I bought a hitch from U-Haul - it was only 44.99. I installed it myself in about 45 minutes. If I had to do it again, it would probably be a 20 min job. The directions were a bit vague in some parts, but over all I'm really happy with it!


----------



## lotaguts (Jan 17, 2006)

What are you planning on pulling ? Just curious... I am scared to think of my GTO at the boat ramp spinning the rears on the slime.


----------



## Wing_Nut (Mar 6, 2005)

lotaguts said:


> What are you planning on pulling ? Just curious... I am scared to think of my GTO at the boat ramp spinning the rears on the slime.


Airstream!


----------



## pab13 (Apr 20, 2006)

Nar, there's nothing to be scared about, my old man used to own a Commordore S (v6) and it towed his 18ft fishing boat all day and never had a problems at any ramps. Go to Aust and rear wheel drive cars tow anything and everything (im sure there's a couple people here from back home that can back this one up). And to make things worse, the most rear wheel drive tow vechiles are utes, with no weight in the back over thinner back wheels, still no probs.


----------



## The_Goat (Mar 10, 2005)

Actually just a place to mount a bike rack... no towing.


----------



## HTRDLNCN (Jul 1, 2005)

Im with you but over here in the states everyone thinks you need a supersized crewcab 4x4 diesel dually truck to tow anything larger than a shopping cart... Everyone laughs when they see the hitch on my car and think its gonna break in half or something.. Most would have strokes if they knew I towed cars,trailers and boats all over the USA for over 200,000miles with a lowly Astro van..
Common sense isnt really big here..




pab13 said:


> Nar, there's nothing to be scared about, my old man used to own a Commordore S (v6) and it towed his 18ft fishing boat all day and never had a problems at any ramps. Go to Aust and rear wheel drive cars tow anything and everything (im sure there's a couple people here from back home that can back this one up). And to make things worse, the most rear wheel drive tow vechiles are utes, with no weight in the back over thinner back wheels, still no probs.


----------



## pab13 (Apr 20, 2006)

HTRDLNCN said:


> Im with you but over here in the states everyone thinks you need a supersized crewcab 4x4 diesel dually truck to tow anything larger than a shopping cart... Everyone laughs when they see the hitch on my car and think its gonna break in half or something.. Most would have strokes if they knew I towed cars,trailers and boats all over the USA for over 200,000miles with a lowly Astro van..
> Common sense isnt really big here..


ain't that the truth


----------



## GTJimbO (Apr 28, 2006)

Goat Kart.:rofl:


----------



## GTODEALER (Jan 7, 2005)

HTRDLNCN said:


> Common sense isnt really big here..


Damn straight...... couldn't have said it better myself!:willy:


----------



## CrazyAL (Jan 30, 2006)

The_Goat said:


> Actually just a place to mount a bike rack... no towing.

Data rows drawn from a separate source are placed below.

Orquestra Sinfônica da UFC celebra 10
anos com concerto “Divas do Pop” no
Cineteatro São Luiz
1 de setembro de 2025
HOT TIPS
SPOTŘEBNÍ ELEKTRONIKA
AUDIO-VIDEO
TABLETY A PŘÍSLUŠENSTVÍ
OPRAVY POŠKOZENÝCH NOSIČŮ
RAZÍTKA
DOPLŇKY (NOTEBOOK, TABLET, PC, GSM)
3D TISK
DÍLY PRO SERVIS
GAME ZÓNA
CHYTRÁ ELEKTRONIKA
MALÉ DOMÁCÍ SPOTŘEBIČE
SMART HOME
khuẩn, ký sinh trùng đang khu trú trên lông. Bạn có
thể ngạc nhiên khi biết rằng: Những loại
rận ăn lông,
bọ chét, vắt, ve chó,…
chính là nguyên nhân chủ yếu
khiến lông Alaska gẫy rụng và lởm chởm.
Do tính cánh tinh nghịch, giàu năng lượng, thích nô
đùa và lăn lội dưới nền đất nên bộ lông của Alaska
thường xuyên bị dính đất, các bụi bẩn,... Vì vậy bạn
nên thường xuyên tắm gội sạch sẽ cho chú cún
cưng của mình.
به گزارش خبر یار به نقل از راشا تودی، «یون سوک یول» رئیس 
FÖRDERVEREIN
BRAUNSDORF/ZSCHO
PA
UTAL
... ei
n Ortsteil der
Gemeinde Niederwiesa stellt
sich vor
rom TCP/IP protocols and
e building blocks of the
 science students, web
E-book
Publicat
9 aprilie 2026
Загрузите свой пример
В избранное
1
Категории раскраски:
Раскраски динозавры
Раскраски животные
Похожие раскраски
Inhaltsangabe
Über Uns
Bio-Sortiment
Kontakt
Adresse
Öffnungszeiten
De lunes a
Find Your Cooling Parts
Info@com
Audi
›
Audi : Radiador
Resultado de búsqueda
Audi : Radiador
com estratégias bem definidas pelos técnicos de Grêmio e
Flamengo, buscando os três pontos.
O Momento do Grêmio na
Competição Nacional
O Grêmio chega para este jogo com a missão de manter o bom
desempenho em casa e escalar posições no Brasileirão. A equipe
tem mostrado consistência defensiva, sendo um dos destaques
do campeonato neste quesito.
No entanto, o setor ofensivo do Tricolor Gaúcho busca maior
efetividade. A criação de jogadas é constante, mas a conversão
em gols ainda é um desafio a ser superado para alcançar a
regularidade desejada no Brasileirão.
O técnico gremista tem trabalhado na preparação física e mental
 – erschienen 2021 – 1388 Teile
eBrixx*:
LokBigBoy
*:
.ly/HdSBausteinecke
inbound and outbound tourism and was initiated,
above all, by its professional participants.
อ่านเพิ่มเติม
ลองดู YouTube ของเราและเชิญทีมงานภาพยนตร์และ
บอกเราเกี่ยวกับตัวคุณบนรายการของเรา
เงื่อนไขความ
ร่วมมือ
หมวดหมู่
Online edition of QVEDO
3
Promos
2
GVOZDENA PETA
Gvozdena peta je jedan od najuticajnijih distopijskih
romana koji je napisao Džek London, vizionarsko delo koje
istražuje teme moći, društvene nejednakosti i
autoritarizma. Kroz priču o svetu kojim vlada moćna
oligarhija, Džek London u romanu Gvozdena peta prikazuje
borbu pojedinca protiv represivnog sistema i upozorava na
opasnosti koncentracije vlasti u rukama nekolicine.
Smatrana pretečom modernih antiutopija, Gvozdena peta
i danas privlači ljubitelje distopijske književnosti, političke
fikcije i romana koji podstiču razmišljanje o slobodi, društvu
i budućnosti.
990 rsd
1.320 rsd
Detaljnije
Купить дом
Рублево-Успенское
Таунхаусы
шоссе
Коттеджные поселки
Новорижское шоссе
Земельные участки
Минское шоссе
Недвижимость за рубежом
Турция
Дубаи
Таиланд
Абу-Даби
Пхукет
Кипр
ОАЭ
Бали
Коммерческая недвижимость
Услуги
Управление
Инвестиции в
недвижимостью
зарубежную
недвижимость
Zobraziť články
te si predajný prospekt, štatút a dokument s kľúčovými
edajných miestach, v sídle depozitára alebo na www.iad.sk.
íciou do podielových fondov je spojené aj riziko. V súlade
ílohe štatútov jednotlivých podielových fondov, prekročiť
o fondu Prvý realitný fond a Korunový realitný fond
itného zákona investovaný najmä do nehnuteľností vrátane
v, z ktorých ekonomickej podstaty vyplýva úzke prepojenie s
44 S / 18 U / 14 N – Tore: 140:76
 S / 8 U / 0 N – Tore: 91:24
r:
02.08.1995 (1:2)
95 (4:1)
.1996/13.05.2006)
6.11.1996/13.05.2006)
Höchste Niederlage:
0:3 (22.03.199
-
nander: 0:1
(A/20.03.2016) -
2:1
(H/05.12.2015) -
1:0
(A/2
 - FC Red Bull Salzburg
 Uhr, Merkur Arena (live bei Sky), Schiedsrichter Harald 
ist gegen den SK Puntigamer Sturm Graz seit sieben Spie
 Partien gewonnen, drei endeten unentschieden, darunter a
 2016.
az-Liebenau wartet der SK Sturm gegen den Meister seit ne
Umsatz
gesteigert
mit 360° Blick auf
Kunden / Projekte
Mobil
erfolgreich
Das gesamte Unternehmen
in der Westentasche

That's a really good idea. I was wondering how I was going to be able to haul my bike and avoid scratching the car. How obtrusive is it? You got any pics?:cool


----------



## lotaguts (Jan 17, 2006)

Sorry fellas for I do not have enough common sense for you, its just I have witnessed too many fellas submerge there rides at the local boat ramps beleive it or not towing 8-10' PWC's.


----------



## GTODEALER (Jan 7, 2005)

lotaguts said:


> Sorry fellas for I do not have enough common sense for you....


I didn't mean that towards you.... I meant that people in general don't have very much common sense.... :cheers


----------



## lotaguts (Jan 17, 2006)

Its all good bro I need a vacation TGIF :cheers


----------



## HTRDLNCN (Jul 1, 2005)

It probably wouldnt matter what they were towing with if they did that.
I have seen guys put $40k trucks in the water here as well backing down ramps. And its salt water here,,total loss.. 
Idiots will find a way..
On the other side I have freinds that have launched and retrieved 22-24ft boats numerous times using common sedans and compact sport trucks and have never even gotten a tire wet. 
Driver is way more important than the vehicle used.


----------



## The_Goat (Mar 10, 2005)

CrazyAL said:


> That's a really good idea. I was wondering how I was going to be able to haul my bike and avoid scratching the car. How obtrusive is it? You got any pics?:cool


I don't have any pics yet... No, it's flush with the bumper, barely noticable.


----------